Each fraction was then evaporated and the resulting sample was dissolved in MeOH/DCM (1:1). Analysis of the fractions was performed using the UPC² method described in Figure 1B. Figure 4 shows the separation of the synthetic biodiesel before purification, after purification with hexane as the eluting solvent, and after purification with ethanol as the eluting solvent. As can be observed, nearly pure synthetic biodiesel was obtained via the hexane fraction. Peaks eluting in the same retention window as monoacylgycerols were separated and detected in the ethanol fraction of each biodiesel sample. This purification process should be suitable for industries that are required to have pure biodiesel (FAEE or FAME). Using Method C, UPC² can easily be used to show the purity of sample in less than 5 minutes. The ability to inject hexane and ethanol fractions directly onto UPC² allows for rapid assessment of the purity of biodiesel. 

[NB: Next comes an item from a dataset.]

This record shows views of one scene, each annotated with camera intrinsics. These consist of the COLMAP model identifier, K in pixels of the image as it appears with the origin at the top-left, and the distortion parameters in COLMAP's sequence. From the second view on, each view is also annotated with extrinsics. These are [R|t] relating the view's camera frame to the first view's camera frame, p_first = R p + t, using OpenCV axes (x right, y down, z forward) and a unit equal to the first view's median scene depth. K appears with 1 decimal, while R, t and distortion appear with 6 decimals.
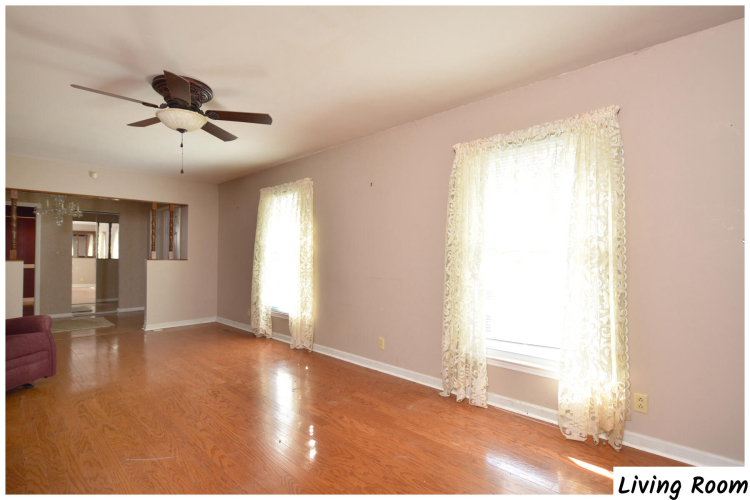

A single ACQUITY UPC² HSS C₁₈ SB Column packed with 1.8-µm particles was successfully used to separate a mixture of glycerol, acylglycerols, and FAEEs (i.e., model biodiesel). A gradient of CO₂ and acetonitrile/methanol served as the mobile phase and detection was performed by ELS detection. The optimized method provided fast separation and detection of all impurities in biodiesel without employment of sample derivatization or sample preparation. The method was used to detect impurities in three different synthetic biodiesels derived from tobacco seed oil and a commercial biodiesel. A simple, two-step, column chromatographic method using bare silica afforded nearly pure biodiesel fractions. This level of biodiesel purity can be determined using UPC² in less than five minutes. 

1. Ashraf-Khorassani M, Taylor L.T. Analysis of Impurities in Model Biodiesel using UltraPerformance Convergence Chromatography (UPC²). Waters Application Note no. 720004872EN, 2013.
   
2. Mukhtar H, Ullah H, Mukhtar A. “Fatty acid composition of tobacco seed oil and synthesis of alkyd resin.” Chin. J. Chem., 25 (2007) 705.